Exhaling

When we breathe, we inhale and then we exhale.  For those of us whose childhoods were particularly difficult or who have survived trauma, the breath is shallow, tentative, furtive, and so, rather more frequent. For most people however the breath is deep and subconscious.  In – belly swells.  Out – belly withdraws. In – belly swells.  Out – belly withdraws. Sixteen times per minute will this miracle of life occur. 960 breaths per hour. 23,040 breaths per day. Nine million breaths per year. And by the age of 80, we will have taken almost 700 million breaths.  Each one along the way, literally life-saving and bracketing a gentle pause. 

It is easy to neglect the gratitude.  My body breathes.  I live. It is no surprise that the name for God – both for Jews and Muslims, was created to be unpronounceable, and sounds like an intake and exhale of breath. 

YAHWH. 

Allah

We call God by the sounds of a breath because of the mystery and gratitude humans have had for breath; for 200 thousand years of development.  One need not live too long before figuring out that without breath life ends.  Even Christians call the Holy Spirit “The Breath (or wind) of God.” It sounds like RUAHH. 

We breathe in.  We breathe out. Such is life. An in-hale.  An ex-hale. A job well-done for life.  Then again.

And for those whose life is not cut short by tragedy, life, like breath, has its beginning, middle and end.  Life itself has an in-hale, a pause for the oxygen to become absorbed into blood and then the ex-hale of that which the human body is able to give away – to be recycled by the planet and returned as oxygen again.  It is, quite frankly, a miraculous collaboration of planetary inhale and exhale.

But an exhale signals an ending.

In the last 14 days, I have moved from a five room house in the verdant valley of the Rio Grande in New Mexico, to a cliff on the southern coast of an island off the nation’s north-western coast.  Islands are small.  Everything is small on them.  Grocery stores are content with fewer choices (thank God!)  The Ferry taking me to and from my home only holds a certain amount of cars and pedestrians as they cross the seas, bisecting the paths of inhaling and exhaling whales, to get from shore to shore. For work-aday people like me, the new home, on the cliff of an island, needs be small.  Two rooms.  And I love that.  I want that.  I am one body and a dog.  Why do I need more than  two rooms when I can only use one at a time?

Moving from an eight foot by ten foot monk’s cell in my thirties (500 pounds of possessions) to a nine-room farmhouse in New Hampshire in my forties (10,000 pounds of inherited possessions) and then to a five room home in New Mexico in my fifties (5,000 pounds of reduced possessions) and now to a two room home towards my sixties (3,000 pounds of thinned possessions) feels like a life-breath. A welcome exhale.  It feels, quite appropriately like the natural exhale to the in-hale I experienced in the first half of life.  But there is a catch to such a charming metaphor – after the ex-hale of this last season of life is, well, “blessed rest” as religious people euphemistically call frailty and death. A letting go.  A relaxing.

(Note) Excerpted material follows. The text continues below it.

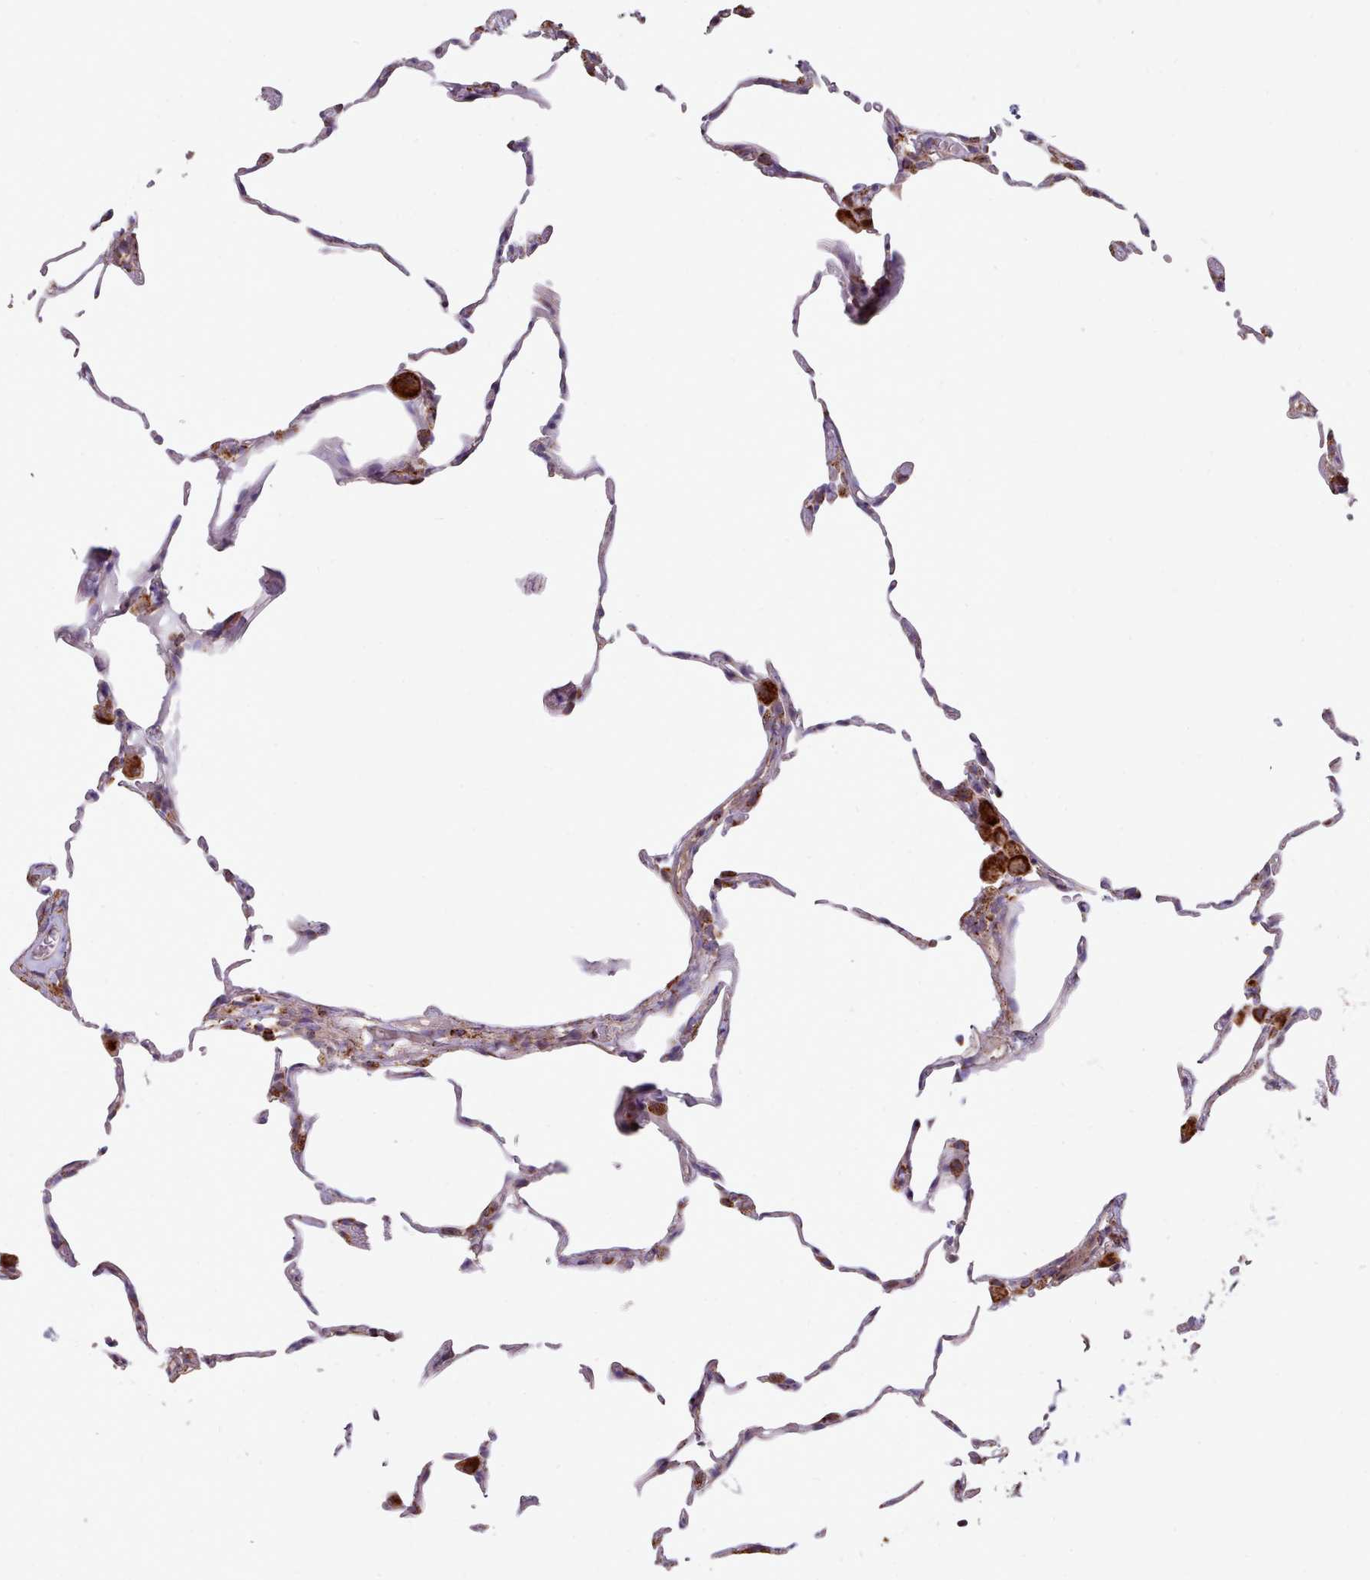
{"staining": {"intensity": "strong", "quantity": "<25%", "location": "cytoplasmic/membranous"}, "tissue": "lung", "cell_type": "Alveolar cells", "image_type": "normal", "snomed": [{"axis": "morphology", "description": "Normal tissue, NOS"}, {"axis": "topography", "description": "Lung"}], "caption": "Strong cytoplasmic/membranous protein staining is identified in approximately <25% of alveolar cells in lung. Using DAB (brown) and hematoxylin (blue) stains, captured at high magnification using brightfield microscopy.", "gene": "HSDL2", "patient": {"sex": "female", "age": 57}}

The exhale of life – indeed the move from cloister to farmhouse, to smaller farmhouse, to cliff-house is an inhale – exhale of possessions.  It means sorting things.  It means selling things.  It means reducing one’s possessions and one’s footprint on the planet. It means giving things away.  It means mailing the family silver to my sister. It even means sending some things to the dump. Things once cherished. Things once used. But things.

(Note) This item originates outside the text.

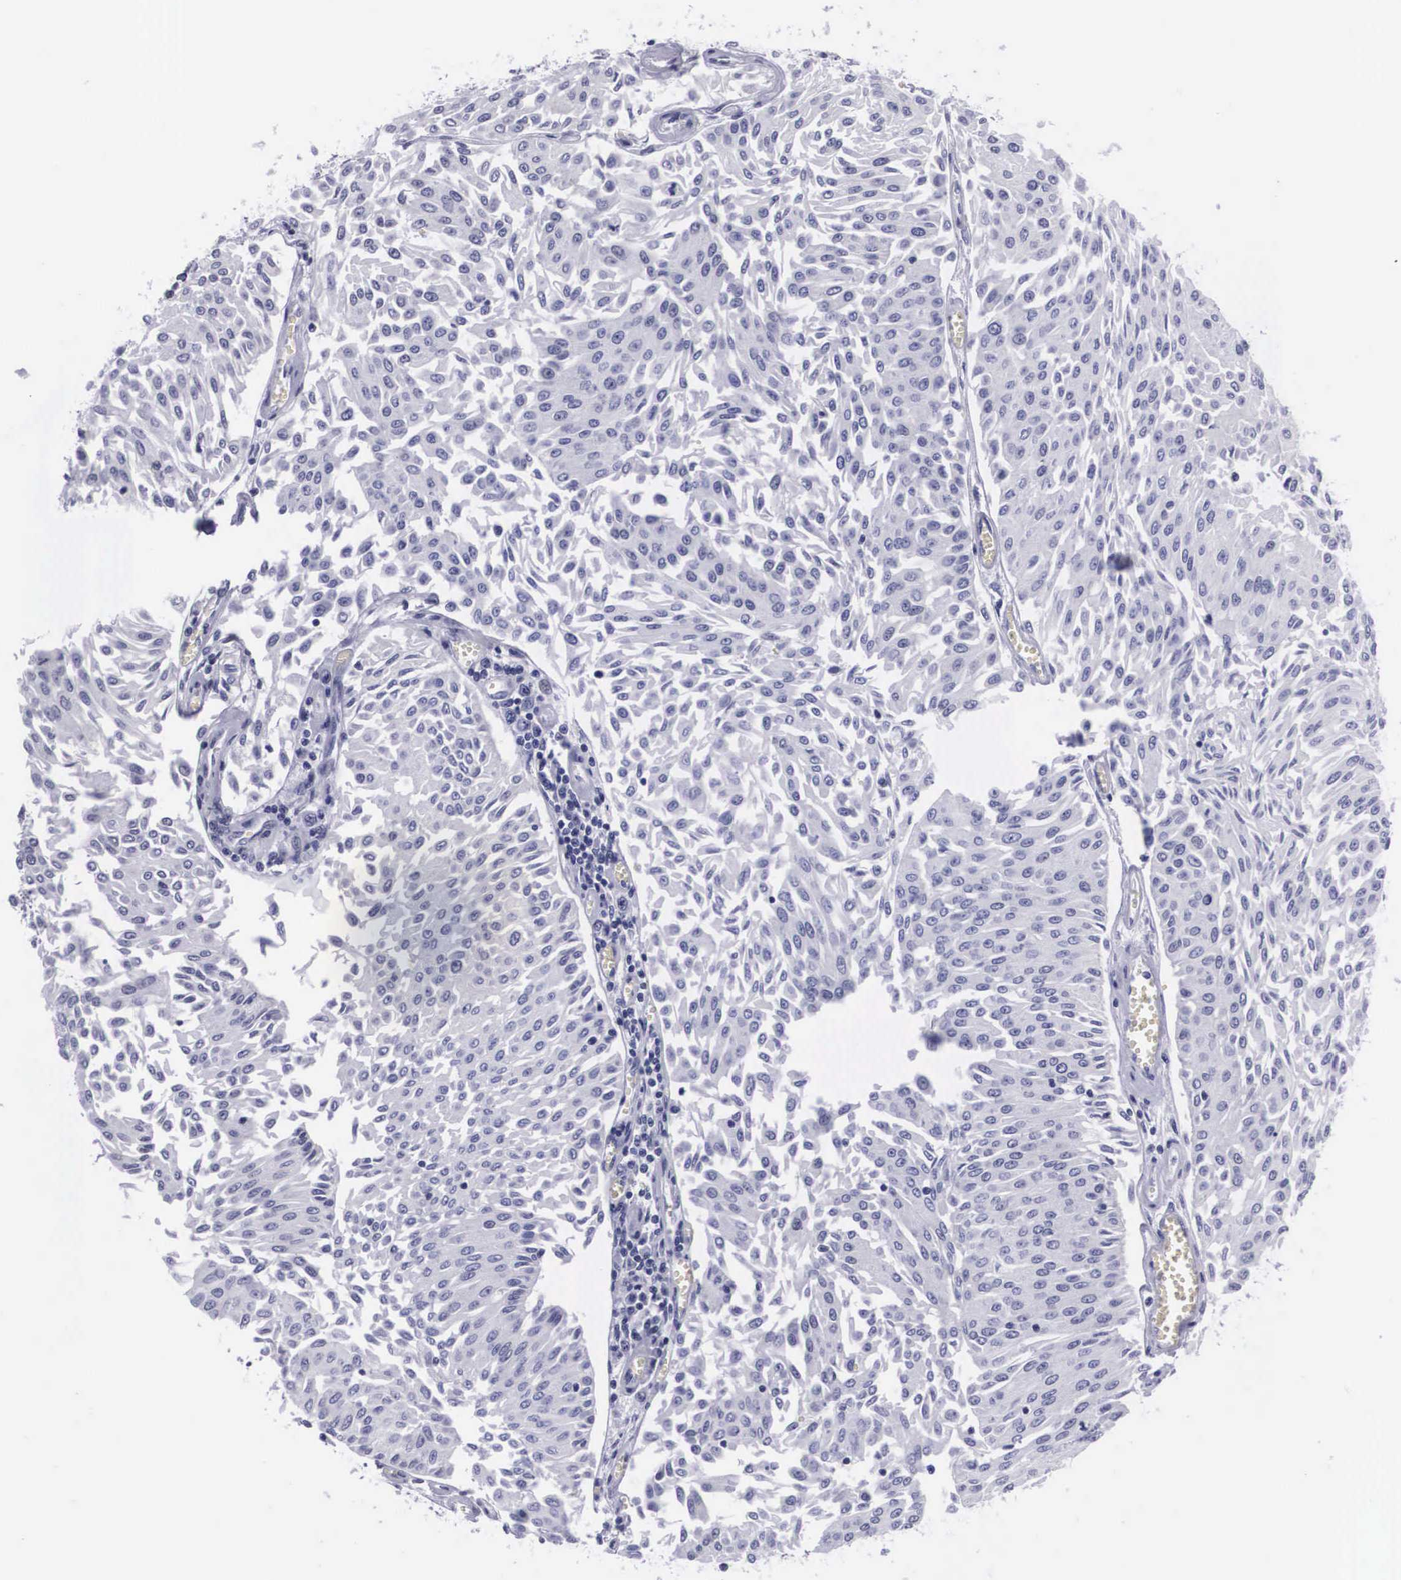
{"staining": {"intensity": "negative", "quantity": "none", "location": "none"}, "tissue": "urothelial cancer", "cell_type": "Tumor cells", "image_type": "cancer", "snomed": [{"axis": "morphology", "description": "Urothelial carcinoma, Low grade"}, {"axis": "topography", "description": "Urinary bladder"}], "caption": "An IHC photomicrograph of urothelial carcinoma (low-grade) is shown. There is no staining in tumor cells of urothelial carcinoma (low-grade). (DAB (3,3'-diaminobenzidine) immunohistochemistry (IHC) with hematoxylin counter stain).", "gene": "C22orf31", "patient": {"sex": "male", "age": 86}}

There has been loss and grief as I have paired down my possessions to fit this small house near a cliff on the salty seas. Beautiful things need to be let go of, and indeed the stage-set of my life is reduced, simplified.  And yet, I must say, without romanticizing the life-change, it is on schedule.  I am exhaling gently and without a fight.  I am moving towards the end of my life.  I am confident that I’ll be alive later today, barring a drunk driver or a heart-attack and yet expect to die sometime between tomorrow and a tomorrow 25 years from now. We all are heading to a final cliff and on to flight.  It is part of the deal to exhale and then, one day, not inhale.

Sure, this could seem depressing, but for this little hairless biped on this little island, green and sparkling as an emerald on a blue sea; the exhale is lovely. A relief even.  I feel liberated the way I did as a monk.  I feel free of posturing.  Free of the need of an impressive stage set.  Willing simply to be me – little me – unimpressive, average, human me. Less things.  A bit more wisdom to share. A bit less to dust.  A bit more willing to march on slowly, and then with a cane and then finally to dust myself; as possessionless in my last breath as I was before my first breath. A bag of meat who did his best.

It is time to let go of my things. It is time  to write my last-will-and-testamant.  It is time to record my intention to pass my accumulated money on to an agency which eases human suffering. It is time to exhale. It is time to be grateful.

“Behold, you are from (star-)dust, and to dust you shall return”… blown, ever so gently by the breath of God into the Cloud of Witnesses. Light as the leaf falling to earth, to begin its transformation to clay, for a potter to use in a million years for a cup – to bring water to the lips of a baby, inhaling after a long, cool sip.